Add the pre-read step at the beginning of your setup() method, before model loading:
import fal
import subprocess

class MyModel(fal.App):
    machine_type = "GPU-H100"

    def setup(self):
        import torch
        from diffusers import StableDiffusionXLPipeline

        model_dir = "/data/models/stable-diffusion-xl"

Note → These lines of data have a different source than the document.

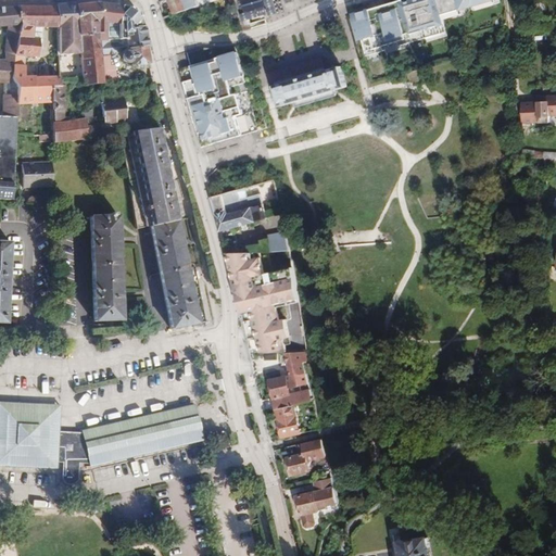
[(171,0),(176,14),(214,1),(214,0),(171,0)]
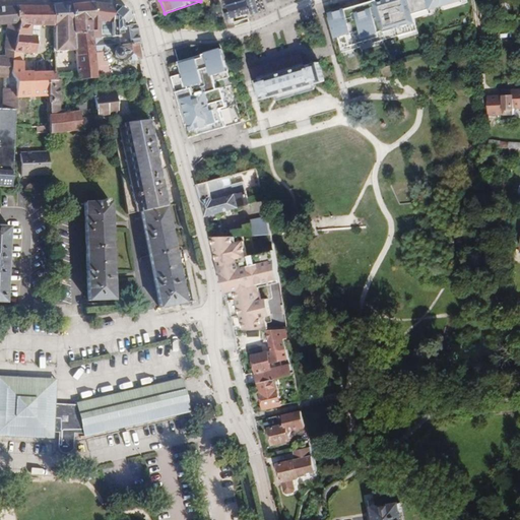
[(369,0),(332,12),(343,47),(417,22),(413,10),(446,0),(369,0)]
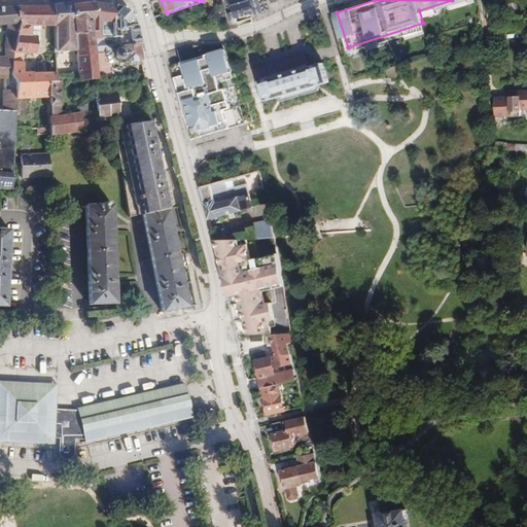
[(95,38),(94,4),(94,3),(80,4),(74,4),(76,39),(95,38)]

        # Pre-read all model files in parallel
        subprocess.check_call(
            f"find '{model_dir}' -type f | xargs -P 32 -I {{}} cat {{}} > /dev/null",
            shell=True
        )

        # Now load the model -- files are already in page cache
        self.pipe = StableDiffusionXLPipeline.from_pretrained(
            model_dir,
            torch_dtype=torch.float16,
        ).to("cuda")

Python Helper

For a cleaner approach, wrap it in a function:
import subprocess
from pathlib import Path

def preload_files(directory: str, parallelism: int = 32):
    """Pre-read all files in a directory into the OS page cache."""
    subprocess.check_call(
        f"find '{directory}' -type f | xargs -P {parallelism} -I {{}} cat {{}} > /dev/null",
        shell=True
    )
def setup(self):
    preload_files("/data/models/my-model")
    self.model = load_model("/data/models/my-model")

When to Use This

ScenarioRecommendation
Loading HuggingFace models from /dataUse parallel pre-reading
Loading custom PyTorch checkpoints with multiple shard filesUse parallel pre-reading
Loading a single large fileLess benefit — the bottleneck is single-file transfer speed. Consider FlashPack instead
Models already in local node cache (warm runners)Minimal benefit — files are already fast to read

How It Works

fal’s /data is a distributed filesystem that can serve many files concurrently at high throughput. When you read files sequentially, you use only a fraction of the available bandwidth. The xargs -P 32 approach fires off 32 concurrent cat commands, each reading a different file. The OS caches the file contents in memory (page cache), so when your model loader reads the same files moments later, it reads from RAM instead of the network.
Adjust the parallelism (-P 32) based on your model. For models with many small files (e.g., 100+ safetensors shards), higher parallelism helps. For models with a few large files, lower parallelism (8-16) is sufficient.

Comparison with FlashPack

Parallel Pre-ReadingFlashPack
What it doesPre-reads files into OS cacheStreams tensors directly to GPU
Works withAny files in any formatPyTorch models (custom format)
Requires conversionNo — works with existing filesYes — must convert to .flashpack format
Best forQuick win with existing modelsMaximum performance with converted models
Both techniques can be combined — use parallel pre-reading as a quick improvement, then migrate to FlashPack for even faster loading.